Counsel’s complete response, with attachments, is at Exhibit U.
__________________________________________________________________
THE BOARD CONCLUDES THAT:
1. Insufficient relevant evidence has been presented to demonstrate the
existence of error or injustice. Although this case was remanded back to
the Board to review the applicant’s claim that the OER rendered on him for
the period 1 Sep 85 through 9 May 86 was signed by the wrong additional
rater, applicant’s counsel has asked for de novo consideration of the
applicant’s case. In weighing counsel’s request and the associated
requests for relief, it is our view that our review should be guided by
our determination of the central issue leading to remand of this case. In
that regard, we do not find any evidence that the additional rater who
signed the applicant’s OER was not authorized to do so. AFR 36-10,
paragraph 3-1d(2), Immediate Message Change 85-1, did allow commanders to
establish reporting channels that deviated from the organizational
structure when such deviations clearly improved the evaluation process
consistent with the best interests of the Air Force. While we are lacking
clear evidence of why the normal additional rater was not the one to
endorse the report, based upon the presumption of regularity in the
conduct of governmental affairs and without evidence to the contrary, we
must assume that the OER did not violate Air Force regulations at the
time. Therefore, it is our determination that the additional rater of
record on the contested report met Air Force requirements.
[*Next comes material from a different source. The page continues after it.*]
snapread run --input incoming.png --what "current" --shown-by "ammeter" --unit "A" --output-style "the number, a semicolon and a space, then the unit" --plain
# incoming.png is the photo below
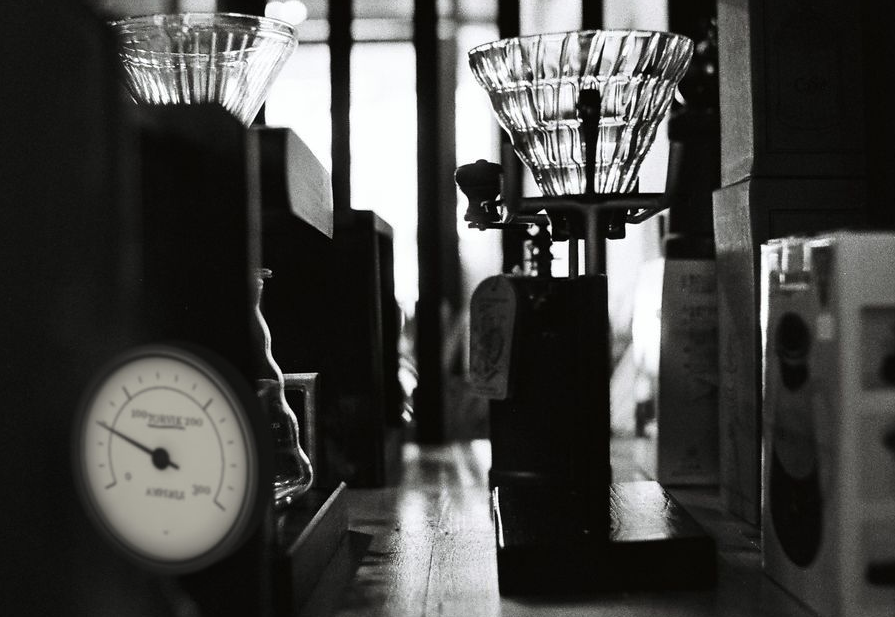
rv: 60; A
2. In considering counsel’s request for de novo consideration, we do not
find a basis to grant this request. In our view, the applicant’s case has
been given full and fair consideration and he has not established why a de
novo review is warranted. Therefore it is our decision that the request
for de novo consideration is denied.
3. The applicant's case is adequately documented and it has not been
shown that a personal appearance with or without counsel will materially
add to our understanding of the issues involved. Therefore, the request
for a hearing is not favorably considered.
____________________________
RECOMMENDATION OF THE BOARD:
The applicant be notified that the evidence presented did not demonstrate
the existence of material error or injustice; that the application was
denied without a personal appearance; and that the application will only
be reconsidered upon the submission of newly discovered relevant evidence
not considered with this application.
__________________________________________________________________
The following members of the Board considered Docket Number 93-06923 in
Executive Session on 31 March 2004, under the provisions of AFI 36-2603:
Mr. David C. Van Gasbeck, Panel Chair
Mr. Richard A. Peterson, Member
Mr. James W. Russell, III, Member
The following additional documentary evidence was considered:
Exhibit M. ROP, dated 27 Jul 94, w/atchs.
Exhibit N. Addendum ROP, dated 25 Jun 98, w/atchs.
Exhibit O. US Court of Federal Claims Order,
dated 22 Jan 03.
Exhibit P. Joint Motion for Remand.
Exhibit Q. Letter, Counsel, dated 31 Oct 03, w/atchs.
Exhibit R. Letter, Counsel, dated 6 Nov 03.
Exhibit S. Memorandum, AFPC/DPPPE, dated 7 Jan 04, w/atchs.
Exhibit T. Letter, SAF/MRBR, dated 16 Jan 04.
Exhibit U. Letter, Counsel, dated 9 Feb 04, w/atchs.